Purpose: The development of formulations to mitigate drug-drug interactions (DDIs) such as proton-pump inhibitors (PPIs) or histamine H2-receptor antagonists (H2-RAs) which are often referred to as “stomach-acid drugs”- requires predictive tools to guide selection of API form, excipients and manufacturing process. Depending on the nature of the specific API and formulation strategies to overcome undesired interactions with stomach-acid drugs, prototype formulations often achieve supersaturation in aqueous dissolution media. This creates new challenges from a development perspective and requires improved analytical screening tools to monitor API supersaturation and precipitation with correlation to in vivo conditions.

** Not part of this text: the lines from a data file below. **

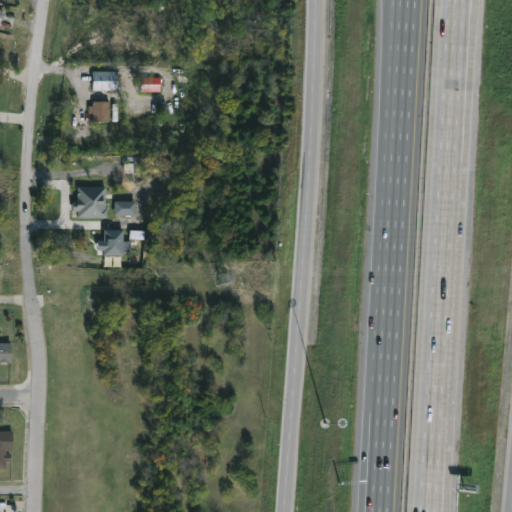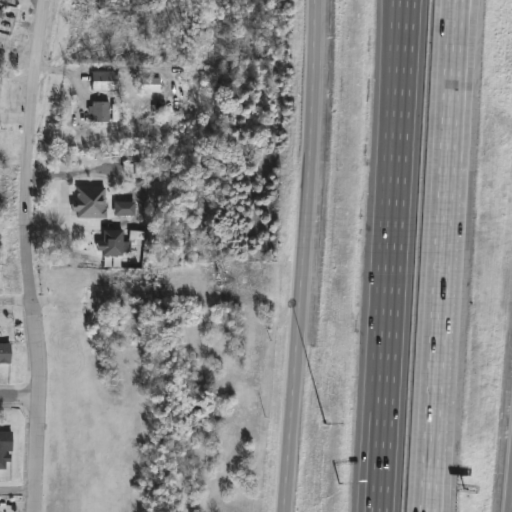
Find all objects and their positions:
road: (457, 11)
road: (460, 11)
building: (1, 13)
building: (1, 15)
building: (105, 80)
building: (107, 81)
building: (152, 84)
building: (101, 110)
building: (104, 111)
road: (30, 198)
building: (92, 203)
road: (312, 256)
road: (393, 256)
road: (443, 267)
power tower: (232, 280)
road: (17, 300)
building: (5, 352)
building: (7, 353)
road: (20, 396)
building: (6, 447)
building: (6, 449)
road: (38, 454)
road: (19, 493)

In this study we present two case studies that illustrate the application of discriminating biorelevant dissolution tools to characterize formulations designed to mitigate PPI and H2-RA effects.
Methods: A dissolution screening approach was developed which incorporated UV detection for on-line monitoring of dissolution, supersaturation and precipitation and biorelevant media that simulate human elevated stomach pH conditions. These dissolution media are based upon recent advances in understanding of stomach fluid characteristics after treatment with stomach-acid lowering drugs.1 Modification was made to the recommended dissolution media in order to improve robustness with online monitoring and sensitivity to different formulation factors.
1. C. Litou, W. Xu, F. Kesisoglou, C. Reppas . The impact of reduced gastric acid secretion on dissolution of salts of weak bases in the fasted upper gastrointestinal lumen: Data in biorelevant media and in human aspirates. European J. Pharm & Biopharm 115 (2017) 94–101.
Results: The combination of both updated biorelevant media simulating hypo and a-chlorhydric state and on-line dissolution monitoring, produced a detailed understanding of the formulation performance and mechanism of supersaturation. The screening approach was successfully applied to drug products formulated with crystalline API and also formulations based upon amorphous solid dispersions. For both case studies, the dissolution screening revealed significant super saturation as well as processing and excipient effects.
Conclusion: These findings and detailed formulation understanding might not have been possible without the combination of data dense dissolution profiles via fiber optic monitoring coupled with biorelevant media. As such we believe that the benefits of online monitoring outweigh the risks and warrants broader integration of fiber optic dissolution monitoring as part of formulation screening when coupled with biorelevant dissolution media and conditions.